- _Problem description_
Will you output all of the data below exactly, omitting the images?

# # # #

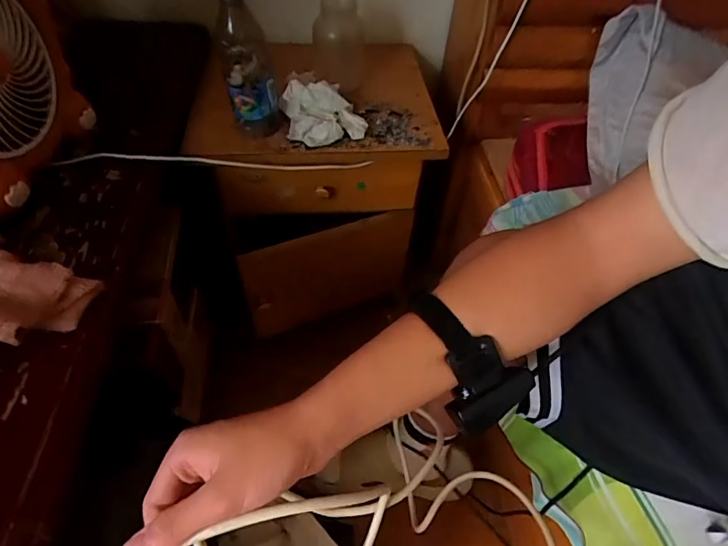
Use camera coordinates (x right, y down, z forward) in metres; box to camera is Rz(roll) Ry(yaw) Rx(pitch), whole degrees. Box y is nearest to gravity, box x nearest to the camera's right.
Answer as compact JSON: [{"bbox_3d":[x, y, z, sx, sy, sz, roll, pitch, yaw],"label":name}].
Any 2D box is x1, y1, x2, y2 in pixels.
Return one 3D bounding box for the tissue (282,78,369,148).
[{"bbox_3d":[-0.057,-0.241,0.644,0.120,0.063,0.072,-11,53,-12],"label":"tissue"}]

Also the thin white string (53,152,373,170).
[{"bbox_3d":[-0.186,-0.155,0.602,0.412,0.027,0.022,-4,51,-22],"label":"thin white string"}]

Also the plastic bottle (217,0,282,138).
[{"bbox_3d":[-0.152,-0.278,0.573,0.063,0.193,0.066,-7,52,-9],"label":"plastic bottle"}]

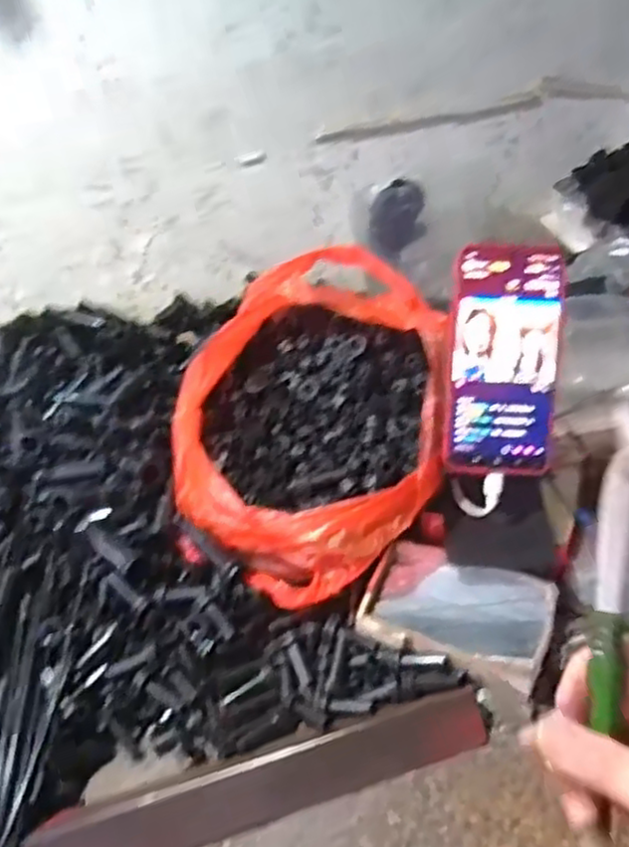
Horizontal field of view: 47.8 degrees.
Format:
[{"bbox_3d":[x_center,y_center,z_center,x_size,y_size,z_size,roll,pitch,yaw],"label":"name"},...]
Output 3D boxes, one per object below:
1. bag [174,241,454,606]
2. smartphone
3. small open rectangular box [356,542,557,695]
[{"bbox_3d":[-0.004,-0.003,0.563,0.221,0.160,0.221,-24,41,-23],"label":"bag"},{"bbox_3d":[0.136,-0.046,0.513,0.081,0.162,0.015,2,5,4],"label":"smartphone"},{"bbox_3d":[0.104,0.132,0.508,0.122,0.035,0.092,17,44,17],"label":"small open rectangular box"}]

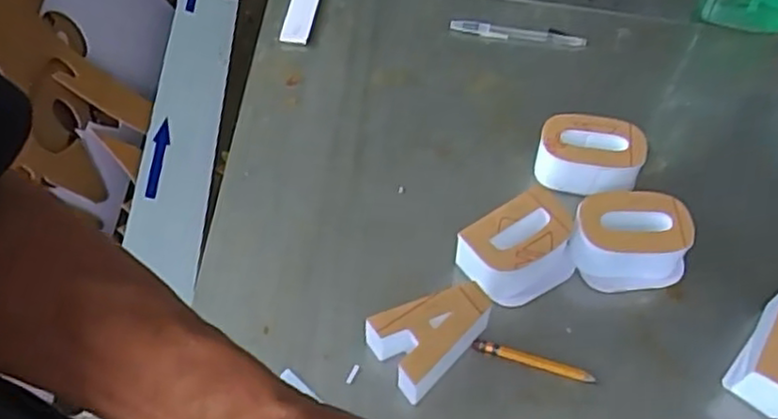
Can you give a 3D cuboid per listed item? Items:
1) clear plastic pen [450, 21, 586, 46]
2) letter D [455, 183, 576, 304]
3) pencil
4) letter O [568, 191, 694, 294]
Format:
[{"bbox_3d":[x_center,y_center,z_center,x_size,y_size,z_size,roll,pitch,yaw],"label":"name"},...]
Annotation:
[{"bbox_3d":[0.133,-0.183,0.715,0.138,0.014,0.015,7,56,6],"label":"clear plastic pen"},{"bbox_3d":[0.101,0.034,0.541,0.080,0.047,0.063,-29,60,-18],"label":"letter D"},{"bbox_3d":[0.106,0.112,0.512,0.088,0.008,0.009,14,57,10],"label":"pencil"},{"bbox_3d":[0.188,0.026,0.546,0.088,0.051,0.061,-1,56,0],"label":"letter O"}]

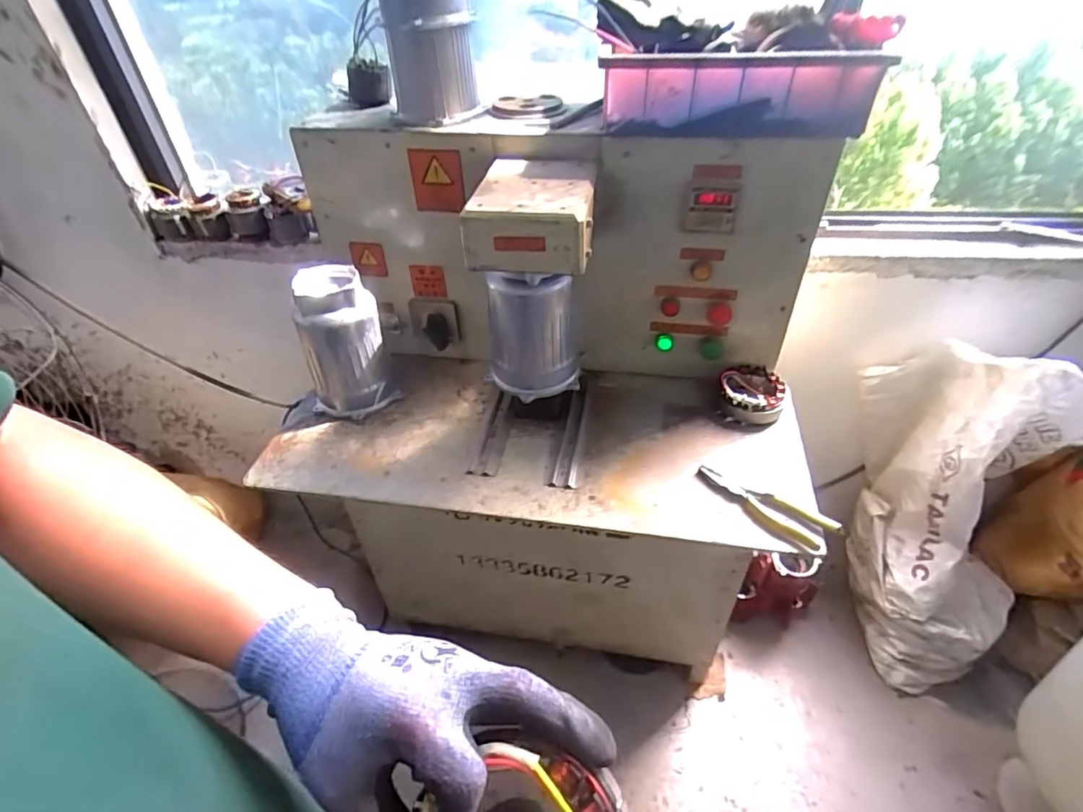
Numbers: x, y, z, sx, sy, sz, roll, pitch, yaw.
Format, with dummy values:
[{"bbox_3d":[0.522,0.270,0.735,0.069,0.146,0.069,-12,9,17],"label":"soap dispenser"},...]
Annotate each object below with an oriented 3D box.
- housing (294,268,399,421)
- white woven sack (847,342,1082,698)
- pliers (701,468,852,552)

# # # #

- _Exercise response_
Use camera coordinates (x right, y down, z forward) in metres; box to camera is Rz(roll) Ry(yaw) Rx(pitch), whole degrees. Box y is nearest to gravity, box x nearest to the camera's right.
Answer as compact JSON: [{"bbox_3d":[x, y, z, sx, sy, sz, roll, pitch, yaw],"label":name}].
Any 2D box is x1, y1, x2, y2 in pixels.
Return one 3D bounding box for the tissue (282,78,369,148).
[{"bbox_3d":[-0.057,-0.241,0.644,0.120,0.063,0.072,-11,53,-12],"label":"tissue"}]

Also the thin white string (53,152,373,170).
[{"bbox_3d":[-0.186,-0.155,0.602,0.412,0.027,0.022,-4,51,-22],"label":"thin white string"}]

Also the plastic bottle (217,0,282,138).
[{"bbox_3d":[-0.152,-0.278,0.573,0.063,0.193,0.066,-7,52,-9],"label":"plastic bottle"}]

Horizontal field of view: 47.8 degrees.
Format:
[{"bbox_3d":[x_center,y_center,z_center,x_size,y_size,z_size,roll,pitch,yaw],"label":"name"},...]
Output 3D boxes, one per object below:
1. bag [174,241,454,606]
2. smartphone
3. small open rectangular box [356,542,557,695]
[{"bbox_3d":[-0.004,-0.003,0.563,0.221,0.160,0.221,-24,41,-23],"label":"bag"},{"bbox_3d":[0.136,-0.046,0.513,0.081,0.162,0.015,2,5,4],"label":"smartphone"},{"bbox_3d":[0.104,0.132,0.508,0.122,0.035,0.092,17,44,17],"label":"small open rectangular box"}]

Can you give a 3D cuboid per listed item? Items:
1) clear plastic pen [450, 21, 586, 46]
2) letter D [455, 183, 576, 304]
3) pencil
4) letter O [568, 191, 694, 294]
Format:
[{"bbox_3d":[x_center,y_center,z_center,x_size,y_size,z_size,roll,pitch,yaw],"label":"name"},...]
Annotation:
[{"bbox_3d":[0.133,-0.183,0.715,0.138,0.014,0.015,7,56,6],"label":"clear plastic pen"},{"bbox_3d":[0.101,0.034,0.541,0.080,0.047,0.063,-29,60,-18],"label":"letter D"},{"bbox_3d":[0.106,0.112,0.512,0.088,0.008,0.009,14,57,10],"label":"pencil"},{"bbox_3d":[0.188,0.026,0.546,0.088,0.051,0.061,-1,56,0],"label":"letter O"}]

Numbers: x, y, z, sx, sy, sz, roll, pitch, yaw.
Format, with dummy values:
[{"bbox_3d":[0.522,0.270,0.735,0.069,0.146,0.069,-12,9,17],"label":"soap dispenser"},...]
Annotate each object below with an oriented 3D box.
- housing (294,268,399,421)
- white woven sack (847,342,1082,698)
- pliers (701,468,852,552)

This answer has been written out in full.